Source-space connectivity analysis computes a metric of brain interaction called
a connectivity metric, using the voxel time courses. Among existing connectivity
metrics, a representative metric is the coherence [ 2 - 5 ]. However, in the source-space
coherence analysis, a serious problem arises from spurious coherence caused by the
leakage of an inverse algorithm. Such leakages are more or less inevitable in all types
of inverse algorithms [ 6 ]. One representative ramification of this spurious coherence
is an artifactual large peak around the seed voxel, called seed blur, in the resulting
coherence image. To remove such spurious coherence, the use of the imaginary
part of coherence, which is called the imaginary coherence, has been proven to
be effective [ 7 ]. It should be mentioned that the use of imaginary coherence was
originally proposed by Nolte et al. [ 8 ] to remove the spurious coherence caused by
the volume conduction in EEG sensor-space analysis.

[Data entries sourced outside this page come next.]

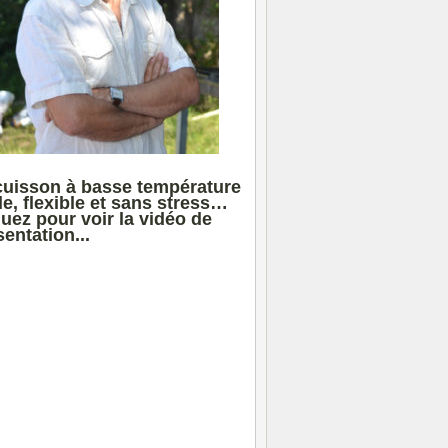
cuisson à basse température
le, flexible et sans stress…
quez pour voir la vidéo de
entation...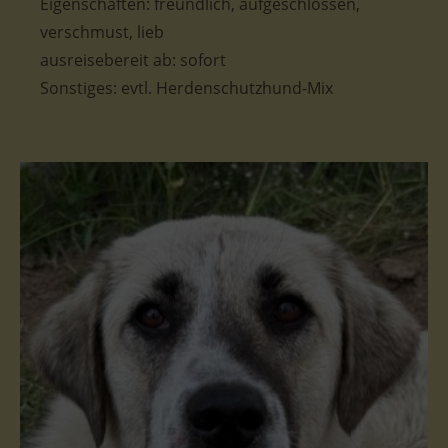
Eigenschaften: freundlich, aufgeschlossen,
verschmust, lieb
ausreisebereit ab: sofort
Sonstiges: evtl. Herdenschutzhund-Mix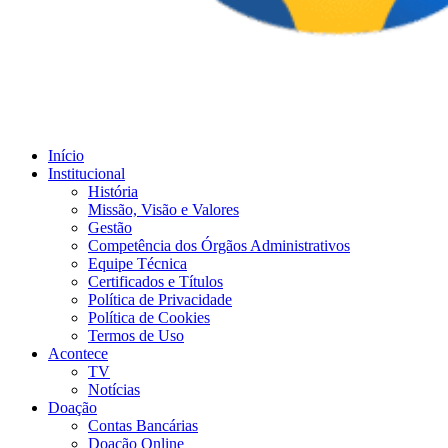
Início
Institucional
História
Missão, Visão e Valores
Gestão
Competência dos Órgãos Administrativos
Equipe Técnica
Certificados e Títulos
Política de Privacidade
Política de Cookies
Termos de Uso
Acontece
TV
Notícias
Doação
Contas Bancárias
Doação Online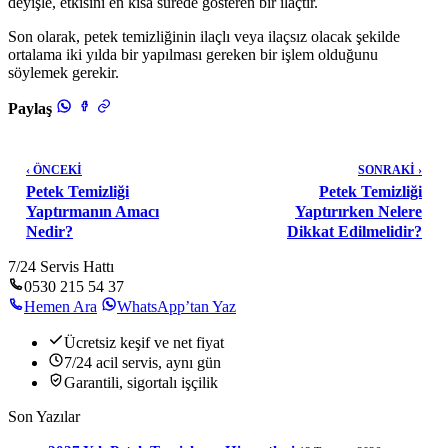
deyişle, etkisini en kısa sürede gösteren bir ilaçtır.
Son olarak, petek temizliğinin ilaçlı veya ilaçsız olacak şekilde
ortalama iki yılda bir yapılması gereken bir işlem olduğunu
söylemek gerekir.
Paylaş
‹ ÖNCEKİ
SONRAKİ ›
Petek Temizliği
Petek Temizliği
Yaptırmanın Amacı
Yaptırırken Nelere
Nedir?
Dikkat Edilmelidir?
7/24 Servis Hattı
0530 215 54 37
Hemen Ara
WhatsApp’tan Yaz
Ücretsiz keşif ve net fiyat
7/24 acil servis, aynı gün
Garantili, sigortalı işçilik
Son Yazılar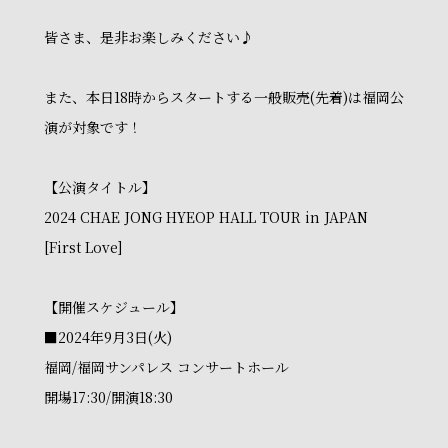
皆さま、是非お楽しみください♪
また、本日18時からスタートする一般販売(先着)は福岡公
演が対象です！
【公演タイトル】
2024 CHAE JONG HYEOP HALL TOUR in JAPAN
[First Love]
【開催スケジュール】
■2024年9月3日(火)
福岡/福岡サンパレス コンサートホール
開場17:30/開演18:30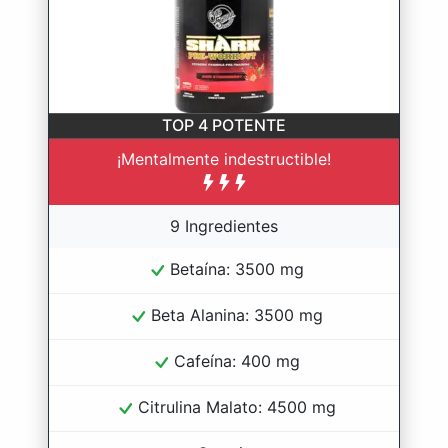
TOP 4
POTENTE
¡Mentalmente indestructible!
9 Ingredientes
Betaína: 3500 mg
Beta Alanina: 3500 mg
Cafeína: 400 mg
Citrulina Malato: 4500 mg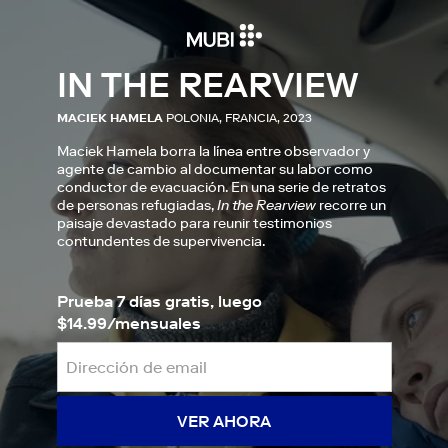
IN THE REARVIEW
MACIEK HAMELA
POLONIA, FRANCIA, 2023
Maciek Hamela borra la línea entre observador y
agente de cambio al documentar su labor como
conductor de evacuación. En una serie de retratos
de personas refugiadas,
In the Rearview
recorre un
paisaje devastado para reunir testimonios
contundentes de supervivencia.
Prueba 7 días gratis, luego
$14.99/mensuales
VER AHORA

This chapter reviews the source-space imaginary coherence analysis and related
methods. We first provide a detailed theoretical analysis on how the use of imaginary
coherence leads to the removal of the spurious coherence caused by the algorithm
leakage. We then discuss several related methods of imaginary coherence, includ-
ing corrected imaginary coherence, canonical coherence, and envelope-to-envelope
correlation/coherence. We present numerical examples that confirm our arguments.